Their 2007 release, Neon Bible, was a huge commercial and critical success, which helped the group find a mainstream audience. But with its focus on the environment, terrorism and celebrity culture, it felt every bit as preachy as the televangelists that the album's title was supposed to mock. Their live shows saw the frontman Win Butler resembling a wild-eyed cult leader, barking orders at his band and the audience alike. Then there were the song titles, laden with brackets and Roman numerals, resembling instructions for building flat-pack furniture. It just all seemed a little bit silly.
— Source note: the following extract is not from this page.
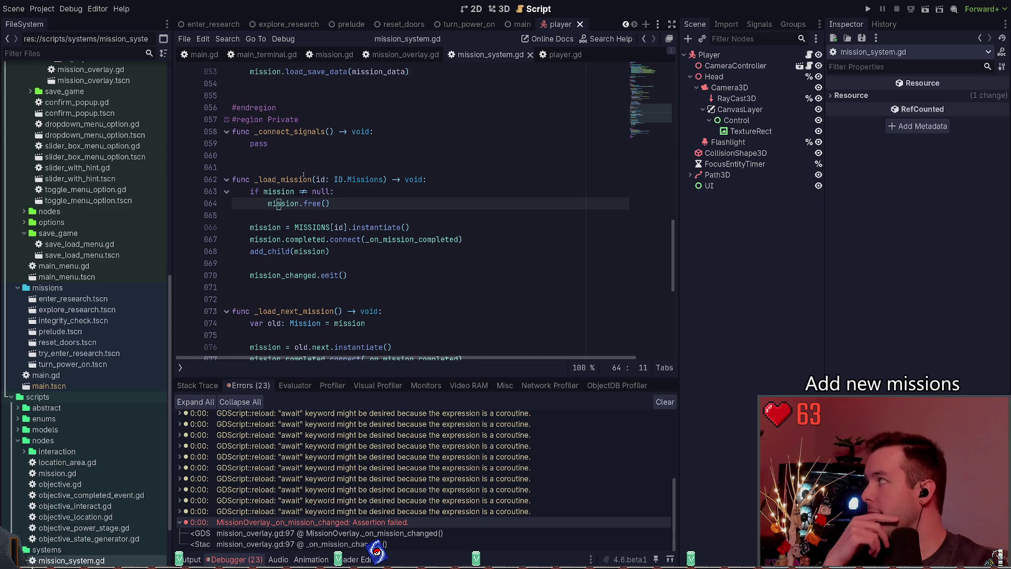
left_click(316, 211)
Thankfully, The Suburbs sees the Texan-Haitian-French Canadian septet crafting a sound that is less ostentatious than before and telling a story that is far more personal. It is an album about living in the suburban sprawl during the 1980s - a love letter to a simpler time. Gone are the giant string arrangements and brass sections (one song on Neon Bible even featured a church organ) - instead, many of the tunes fit around a simple acoustic guitar part. No release that pays homage to the 1980s would be complete without a few synthesisers and this album obliges, albeit with tremendous subtlety.

It kicks off with the upbeat piano-driven title track, The Suburbs, a nostalgic jaunt in which Butler recalls the rivalries of old: "You always seemed so sure/That one day we would be fighting/In a suburban war/Your part of town against mine." Empty Room starts with a violin flurry that could accompany a 1950s washing-up powder advertisement, before stomping drums and guitars remind us of the Arcade Fire of old.
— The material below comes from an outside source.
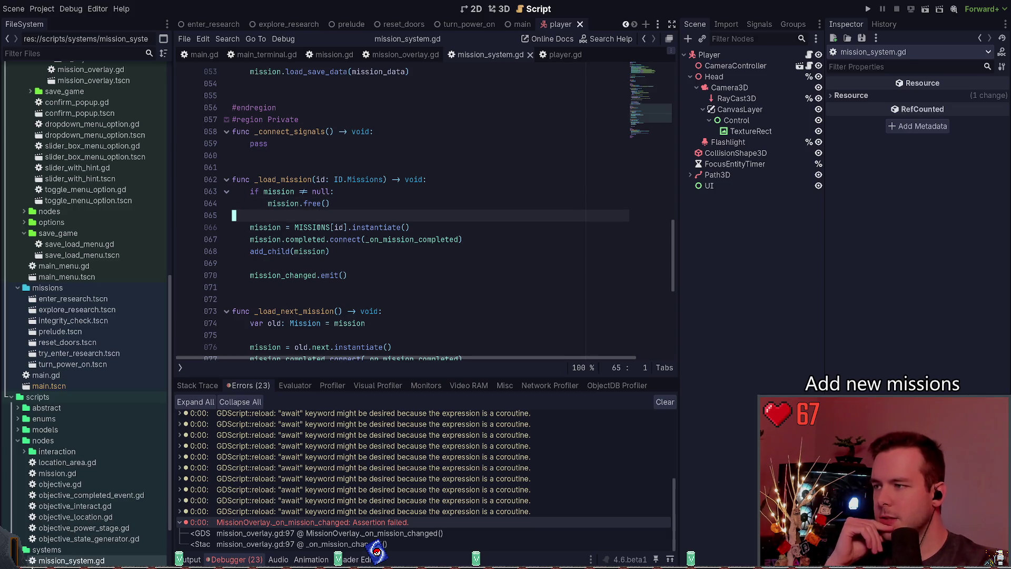
left_click_drag(421, 223, 246, 224)
left_click(430, 232)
The record lacks the kind of knock-out tracks that made Funeral so essential, such as Neighborhood #3 (Power Out), Wake Up or Rebellion (Lies) - but The Suburbs certainly isn't short on great tunes. The slow-paced City With No Children has the most glorious, meandering bassline in recent memory and Butler commands the track with the delicate power of Nebraska-era Bruce Springsteen. A slowly echoing synth provides the album with its most emotionally resonant moment on the the gorgeously understated Half Light II (No Celebration). Tucked away towards the end, Sprawl II (Mountains Beyond Mountains) features the ghostly vocals of Régine Chassagne (the group's multi-instrumentalist and Butler's wife) accompanied by further excellent electronic elements and one of the album's catchiest choruses - reminiscent of the British synth-pop group OMD.

While the band have clearly refined their sound by honing in their excesses, the record itself is rather long-winded. At 16 tracks and more than an hour in length, the group's ode to perpetual childhood actually feels like it might go on forever. What's more, even when discussing the whimsy and innocence of youth, the agitated Butler shows little sign of lightening up. Arcade Fire have produced an album that departs from its predecessors both musically and emotionally, but without losing any of the group's distinctiveness. While newcomers may feel bogged down by the sheer amount of music here, there are enough moments of brilliance for even the biggest sceptic to see the group in a different light.